Prinzip Nimmersatt - Großkonzerne sahnen ab
Von Martin Kotynek

Die EU haut Jahr für Jahr milliardenschwere Subventionen raus. Statt der regionalen Landwirtschaft profitieren vor allem Großkonzerne.
..Großbauern zählen zu den wichtigsten Profiteuren: So erhält der Unternehmer Albert von Thurn und Taxis, der auf der Forbes-Liste der 500 reichsten Menschen der Welt steht, für die Betriebe des Fürstenhauses mehr als eine Million Euro Fördergeld. Zudem sind agrarferne Konzerne wie RWE (589.000 Euro), BASF (197.000 Euro) und der Waffenkonzern Rheinmetall (83.000 Euro) unter den Empfängern.

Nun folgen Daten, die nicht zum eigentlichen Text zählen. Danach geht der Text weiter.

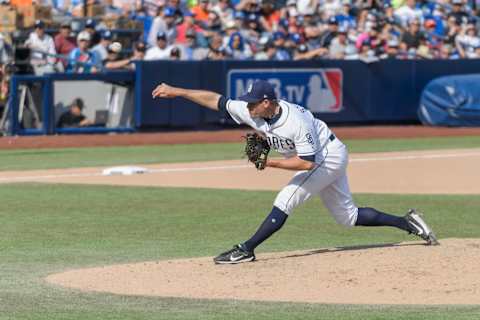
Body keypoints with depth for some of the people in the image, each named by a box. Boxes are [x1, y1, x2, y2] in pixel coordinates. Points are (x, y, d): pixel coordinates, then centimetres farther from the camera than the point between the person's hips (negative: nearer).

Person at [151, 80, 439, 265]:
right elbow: (215, 100, -9)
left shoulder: (295, 121, -33)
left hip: (329, 157, -9)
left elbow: (307, 162, -33)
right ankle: (408, 223, 16)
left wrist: (271, 163, -30)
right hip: (326, 162, 9)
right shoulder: (252, 111, -12)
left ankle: (246, 250, -14)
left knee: (284, 202, -17)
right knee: (348, 217, 12)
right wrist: (176, 92, -14)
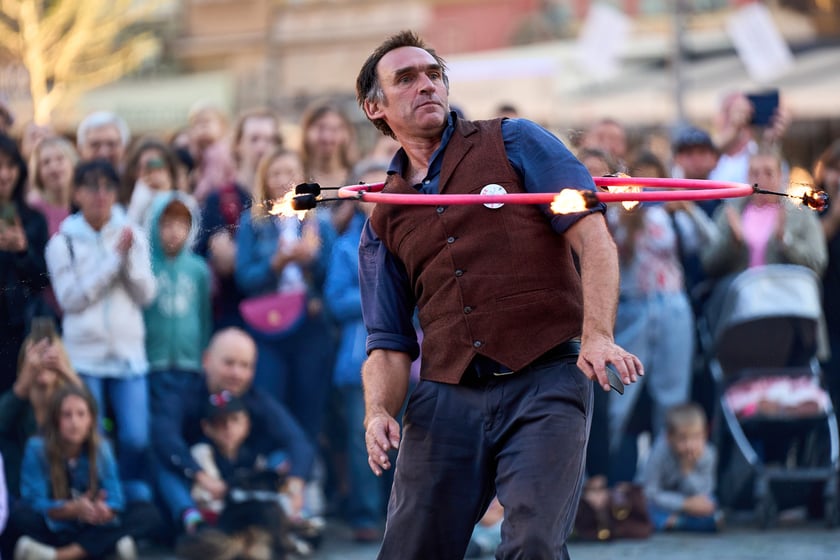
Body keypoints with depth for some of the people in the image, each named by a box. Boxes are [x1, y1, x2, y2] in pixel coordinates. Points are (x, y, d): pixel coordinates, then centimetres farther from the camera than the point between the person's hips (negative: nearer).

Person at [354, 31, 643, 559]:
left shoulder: (513, 142, 10)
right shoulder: (383, 223, 19)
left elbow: (592, 237, -1)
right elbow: (389, 345, 16)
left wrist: (598, 336, -18)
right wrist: (379, 412, -6)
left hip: (545, 381, -4)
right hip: (446, 396, 4)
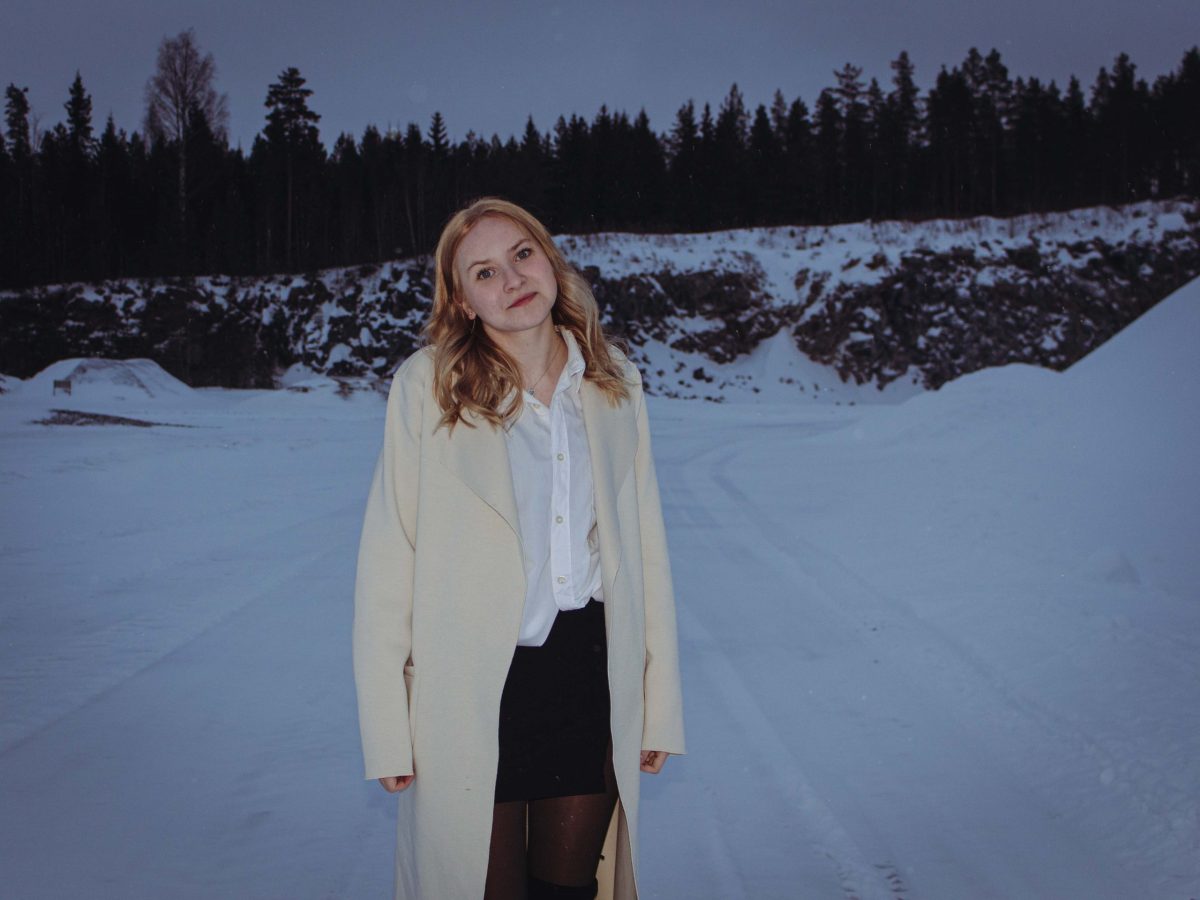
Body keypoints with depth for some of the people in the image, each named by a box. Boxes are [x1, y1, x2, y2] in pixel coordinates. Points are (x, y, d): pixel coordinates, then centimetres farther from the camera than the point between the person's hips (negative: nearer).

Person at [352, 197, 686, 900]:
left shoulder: (614, 381, 3)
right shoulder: (429, 385, -7)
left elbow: (644, 543, 6)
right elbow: (387, 557, -7)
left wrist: (660, 703, 5)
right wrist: (387, 725, -10)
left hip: (590, 670, 3)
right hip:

1. Warum werden Milliardäre mit Steuergeldern unterstützt?
2. Warum werden Industrien mit Steuergeldern unterstützt, die in der Lage sind Spenden an Parteien zu geben und Spitzengehälter zu zahlen?
Antwort von Elmar Brok
1Empfehlung
03.11.2011
Elmar Brok
Sehr geehrter Herr Kotynek,

vielen Dank für Ihre Anfrage über "Abgeordnetenwatch" zum Thema der Subventionen im Rahmen der Gemeinsamen Agrarpolitik (GAP).

Um Ihre Frage, die sich nicht auf meine Arbeitsschwerpunkte im Parlament bezieht, befriedigend beantworten zu können, habe ich Rücksprache mit einem Kollegen gehalten, der sich im Agrarausschuss mit diesem Thema befasst.

Die CDU setzt sich dafür ein, dass die Gemeinsame Agrarpolitik verbessert wird.
Im Zuge der aktuellen Reform wird angestrebt, dass die Direktbeihilfen nur an aktive Landwirte ausgezahlt werden, d.h. nur an die Landwirte, die aktiv bewirtschaften. Zudem wird es auch eine Kappung für die Großbetriebe vorgesehen, d.h. Kürzung der Beihilfen für Großbetriebe.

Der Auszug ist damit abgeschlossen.